Usmanbaş’ın şiirle kurduğu bu yakınlık, tarihsel süreçte yolları sıklıkla kesişen şiir-müzik ilişkisinden oldukça farklıdır. O şiiri, anlamsal bir atmosfer yaratmaktan çok üzerinde çalıştığı yazım tekniğinin olanaklarını genişletecek, müzikle arasında koşutluk kuracak, şiirin mantığını müziğin mantığına dönüştürecek şekilde ele almıştır. Ancak daha da önemlisi Usmanbaş’ın bu ilişkiyi kurgularken görselliği de önemli bir bağlantı aracı olarak görmesidir.
Öyle ki “Üç Müzikli Şiir”de yakaladığı parça-bütün ilişkisini, resim sanatında objenin görünmeyen yönlerini bize göstermeye çalışan kübist resimlerle ilişkilendirerek açıklamaktadır. Williams’ın “Metric Figure”ündeki kısa metninş 7 dakikalık bir müziğe dönüştürürken, sözcüklerin ve bu sözcüklerin yarattığı imgelerin zaman içinde zihinde yankılanmasından bahsetmektedir. Mallarmé’nin şiiri zaten kendi başına uzamsal boyutuyla birlikte tasarlanmış bir metindir. İlhan Berk’in “Şenlikname”si ise görsel bir hikaye anlatmaktadır; bir 16.yy Osmanlı minyatürünün düz yazıyla, şiirin yapısal düzenini sorgulayacak biçimde yeniden canlandırılmasıdır. Berk’in bu öyküsel metnini Usmanbaş, kendi deyimiyle müziğinde ‘şenlik havasını verecek bir ilüstrasyona’ dönüştürmüştür. Besteci, “Kareler” ve “Bakışsız bir Kedi Kara”da da görüntü öğesini kullanmıştır. Bunlar, gözün sayfa üzerinde kaymasıyla oluşan değişkenliği temel alarak yazdığı müziklerdir.

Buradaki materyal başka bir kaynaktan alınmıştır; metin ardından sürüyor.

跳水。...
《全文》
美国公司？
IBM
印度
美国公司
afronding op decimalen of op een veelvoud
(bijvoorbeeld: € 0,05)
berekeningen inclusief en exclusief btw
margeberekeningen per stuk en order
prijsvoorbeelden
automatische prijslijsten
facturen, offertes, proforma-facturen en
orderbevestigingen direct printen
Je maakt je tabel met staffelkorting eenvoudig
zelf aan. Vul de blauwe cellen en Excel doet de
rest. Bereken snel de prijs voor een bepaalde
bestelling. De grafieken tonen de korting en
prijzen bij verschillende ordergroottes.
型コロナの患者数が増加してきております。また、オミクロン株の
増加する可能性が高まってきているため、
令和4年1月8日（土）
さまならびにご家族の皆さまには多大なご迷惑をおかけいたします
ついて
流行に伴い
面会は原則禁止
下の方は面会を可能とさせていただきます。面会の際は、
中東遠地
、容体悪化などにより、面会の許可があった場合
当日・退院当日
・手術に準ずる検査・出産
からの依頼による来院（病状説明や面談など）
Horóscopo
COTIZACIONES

1960’lardan sonra Usmanbaş, özellikle büyük ölçekli eserleri için taslak çizimler yapmaya başlamıştır. Müzikal bir fikrin imgesel temsili, sesin hareketinin uzamsal karşılığı olan bu çizimler bestecinin yaratım sürecinde görsel olana verdiği önemin bir başka göstergesidir. Kimi zaman renkli, kimi zaman ince ve kalın değerleriyle bu taslaklar, müziği konsantre edilmiş bir formda sunmaktadır.

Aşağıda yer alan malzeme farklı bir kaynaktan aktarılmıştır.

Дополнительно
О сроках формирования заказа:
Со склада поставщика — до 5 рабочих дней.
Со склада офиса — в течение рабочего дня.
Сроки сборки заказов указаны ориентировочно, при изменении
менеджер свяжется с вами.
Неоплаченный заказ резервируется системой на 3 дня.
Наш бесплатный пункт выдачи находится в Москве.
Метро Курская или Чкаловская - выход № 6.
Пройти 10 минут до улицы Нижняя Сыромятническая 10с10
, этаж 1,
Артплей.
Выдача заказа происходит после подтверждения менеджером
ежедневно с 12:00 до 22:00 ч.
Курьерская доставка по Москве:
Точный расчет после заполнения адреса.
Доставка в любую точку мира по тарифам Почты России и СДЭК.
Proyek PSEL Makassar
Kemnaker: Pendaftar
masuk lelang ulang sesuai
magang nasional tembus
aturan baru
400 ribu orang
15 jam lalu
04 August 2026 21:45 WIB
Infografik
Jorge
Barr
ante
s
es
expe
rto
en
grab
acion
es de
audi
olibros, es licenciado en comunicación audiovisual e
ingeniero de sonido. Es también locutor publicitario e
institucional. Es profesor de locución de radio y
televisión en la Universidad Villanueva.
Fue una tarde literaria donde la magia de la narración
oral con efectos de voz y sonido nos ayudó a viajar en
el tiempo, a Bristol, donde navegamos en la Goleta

Dali’den Üç Resim, Usmanbaş’ın taslak üzerine yaptığı çalışmaların erken örneklerden biri olması dolayısıyla da dikkat çekmektedir. Ertuğrul Oğuz Fırat’a yazdığı bir mektubunda eserin ortaya çıkış sürecini ve taslakla çalışmanın detaylarını şu sözlerle açıklamaktadır:
“Kompozisyonuna başlamaya karar verdikten sonra, ilk taslak yaptım – şekillerle, notasız ve kıymetsiz. Birkaç zamandan beri bu şekilde bir taslakla başlıyorum kompozisyona. Genel yapı belirmiş oluyor. […] önceden tasarlanmamış bir şekilde, taslaksız başlamak beni başarıya daha doğru yoldan götürür, diye düşünmüştüm, olmadı, ses ve ritim dizilerim üzerinde gerektiği gibi ölçüp biçemedim, böylece şimdi içinde bulunduğum sıkıntıyı çekiyorum. Ama değiştirmeyeceğim bu yolu. Klee’nin bir lafı var: ‘Hiçbir tablomu yarım bırakmam, hepsinin götüreceği bir yol vardır’ der. Böylece, şimdilik sıkıntı içinde bile olsa ben de devam edeceğim, Dali III’den yakınma, belki bir iki mektup daha sürer bu, sonra kesilir ister istemez.”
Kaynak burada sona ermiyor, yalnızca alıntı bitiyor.